Count of customers by day

Hi community!

as an excercise, i wanted to create a report with the count of customers due the start date they sign in. i have no problem with that because is just a group by, but i also tried to count them based on the days between they were logged in and i didn’t know how.

My table is something like the following:
custNumber, Date_in, Date_out.
2,10/1/2017,13/1/2017
3,11/1/2017,13/1/2017
4,13/1/2017,13/1/2017
5,10/1/2017,10/1/2017

my report should show:
date, count of custmer
10/1/2017,3
11/1/2017,3
12/1/2017,1
13/1/2017,1

do you think this is possible?

Thanks and best regards!

To achieve this a few additional steps to your groupBy are needed:

  1. Create the time range of all possible dates: Use a groupBy node on your origin data set. Do not select any grouping column, but use min aggregation function on loginData and max on logoutDate column. Next use a Table Row to Variable node and inject these values as ranges in a Create Date&Time Range node.
  2. Use a Cross Joiner node to join your origin data set with the just created time range data set
  3. Use a Rule Engine to check whether the date from your time range is in between the login and logout date (e.g. $login$ <= $Date$ AND $logout$ >= $Date$ => TRUE)
  4. Use a groupBy node with date as grouping column and choose sum as aggregation function for your prediction column from the Rule Engine.
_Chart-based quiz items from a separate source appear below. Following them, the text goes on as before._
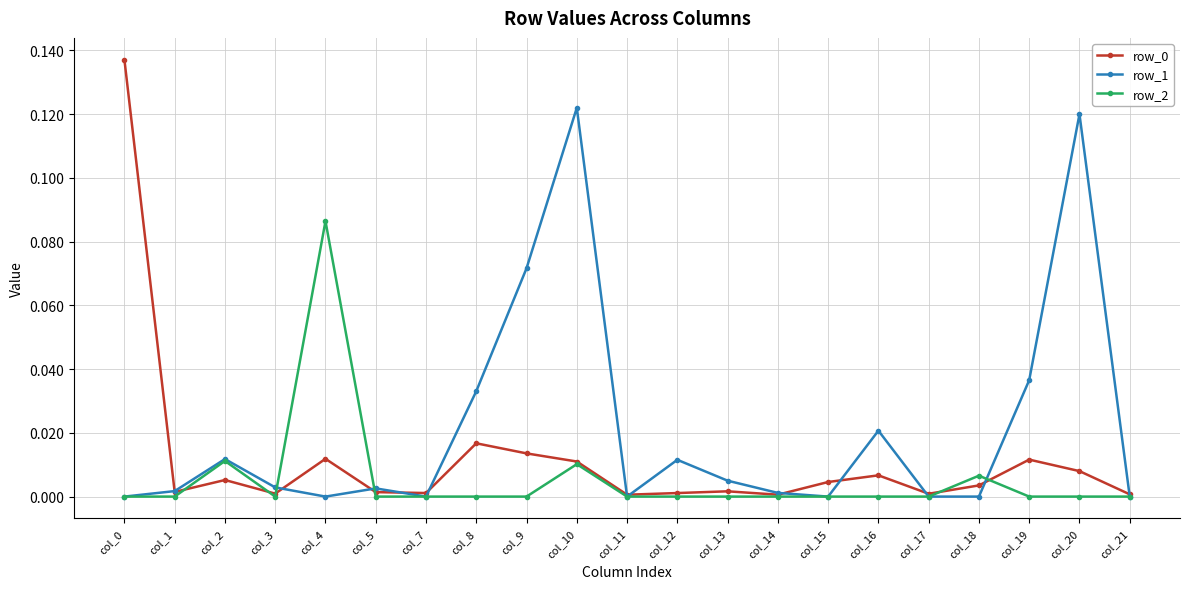

Is it true that row_1 equals 0.2 at col_20?

False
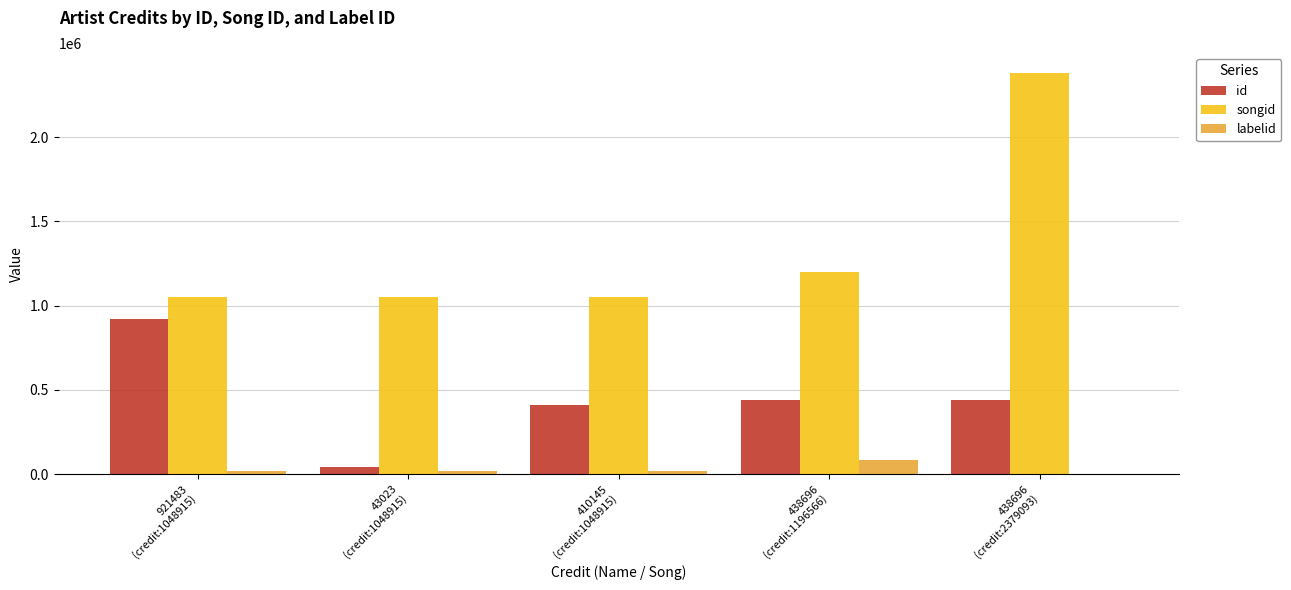

What is the total value across all series at 438696
(credit:1196566)?

1717117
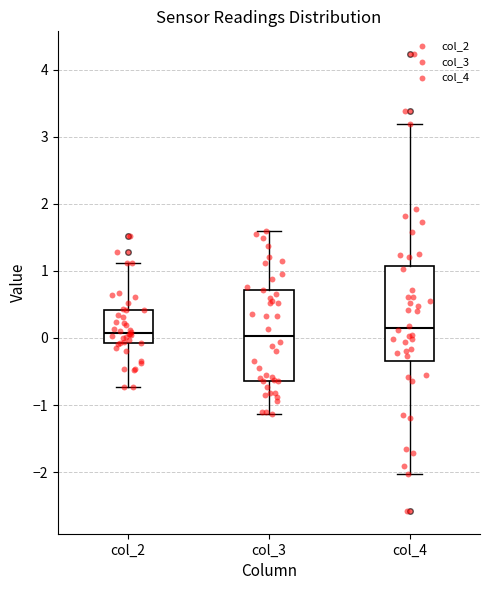

Reading left to right, read every box against the y-axis: the position of its median line, the range the box covers, and the ends of its whiskers. The values are not printed on the chart, so give them approximately, as read against the axis.

col_2: median 0.1, box -0.1 to 0.4, whiskers -0.7 to 1.1
col_3: median 0.0, box -0.6 to 0.7, whiskers -1.1 to 1.6
col_4: median 0.2, box -0.3 to 1.1, whiskers -2.0 to 3.2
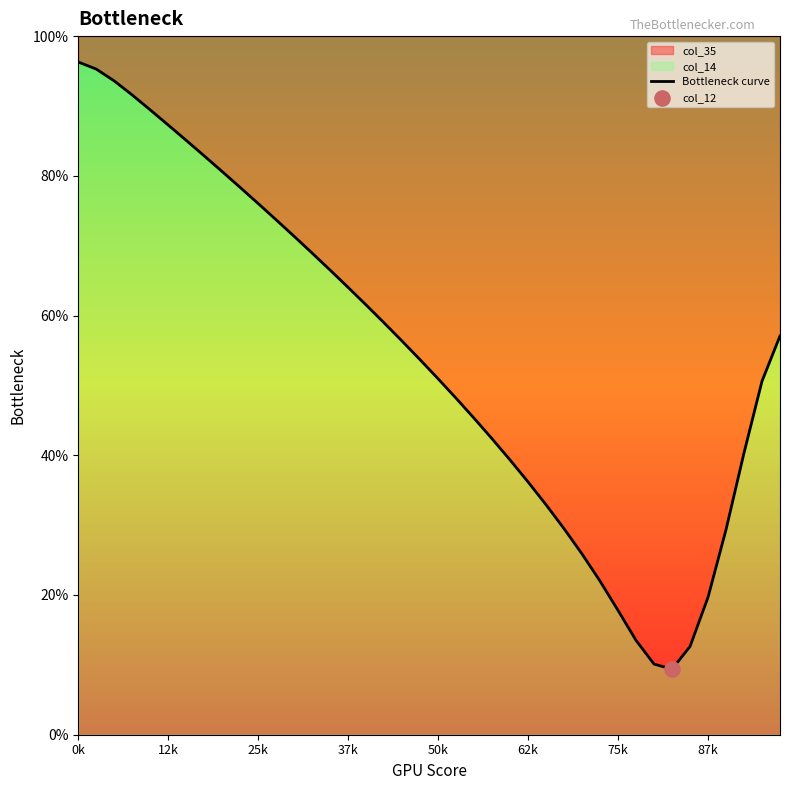

Approximately how many times larger is the value at 25k compared to 31?

6.9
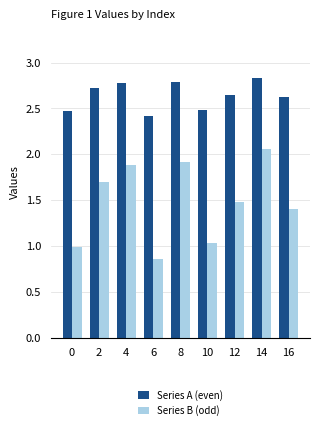

Rank the series at 12 from lowest to highest value.

Series B (odd), Series A (even)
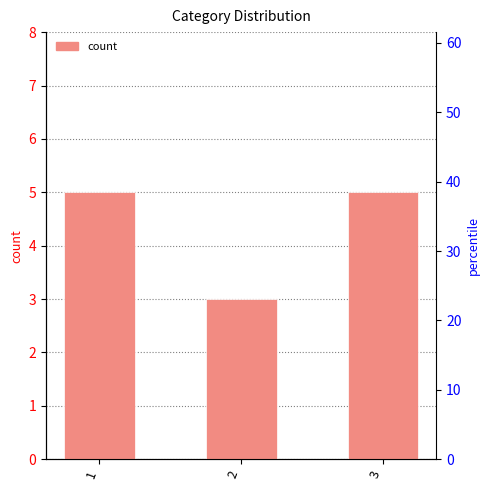

Are the bars horizontal?

No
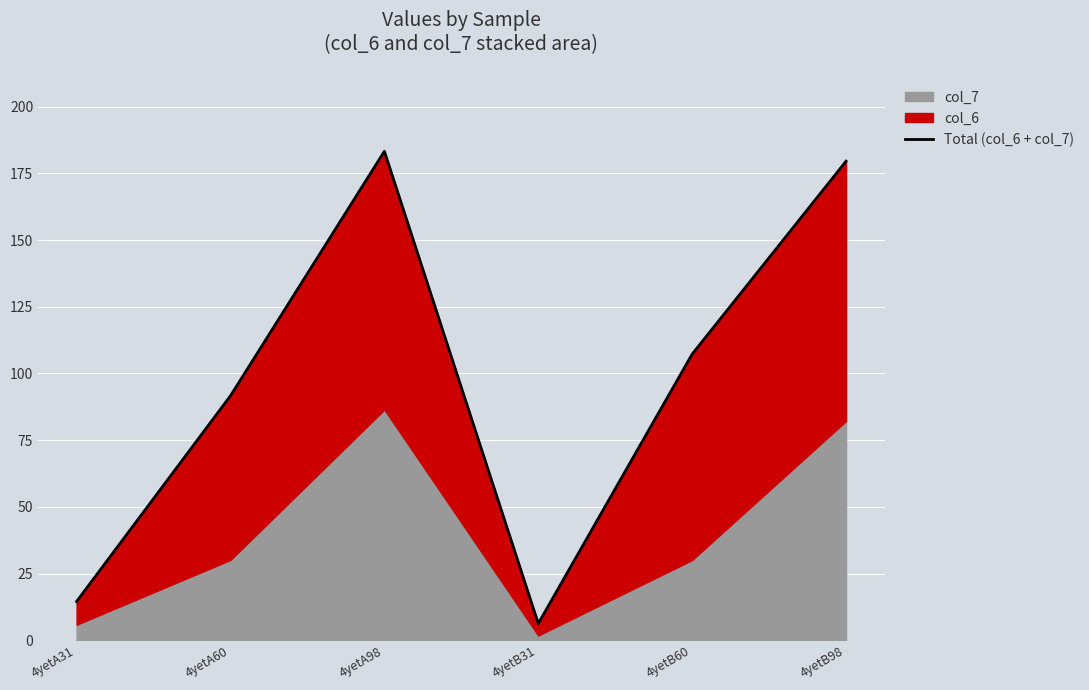

Between 4yetB31 and 4yetA98, which is larger?

4yetA98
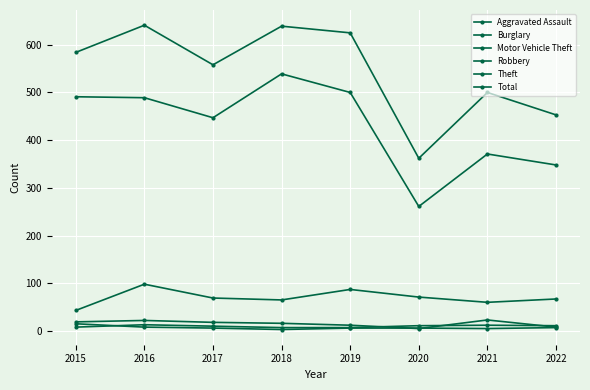

Which label corresponds to the smallest value in the chart?

2018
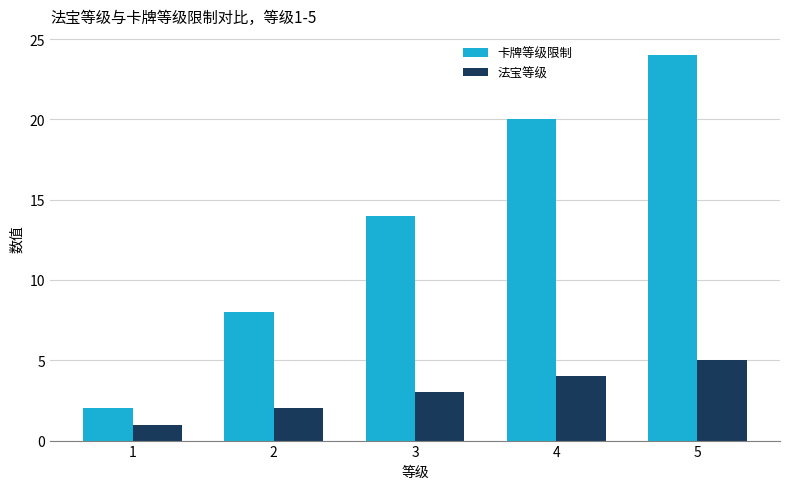

What is the difference between the 法宝等级 values at 4 and 1?

3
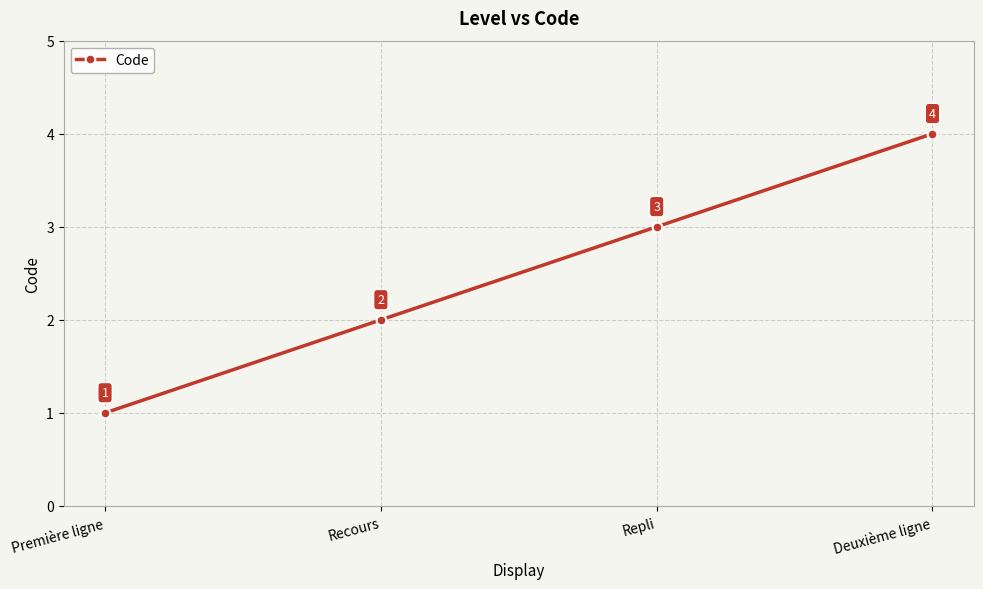

What is the change in value from Recours to Deuxième ligne?

+2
This should give you the desired output.

Hi @Marten_Pfannenschmidt!
thank you very much for your help, but i think that i am doing something wrong. The workflow i made don’t give me the correct values.

CustomersGroup.zip (283.8 KB)

after all the workflow, if i group by for the new range field is giving me always 299 :frowning_face:

You were almost there. I applied some changes to your workflow that should do the trick for you. As your data set is quite long and a cross join is a really expensive operation, I’ve made another attempt with a chunk loop: This way the time range of every users activity is created and afterwards a GroupBy node is used to count the occurrence of every date. Both subworkflows produce the same result table, but the chunk loop should be faster.

CustomersGroup.knwf (88.6 KB)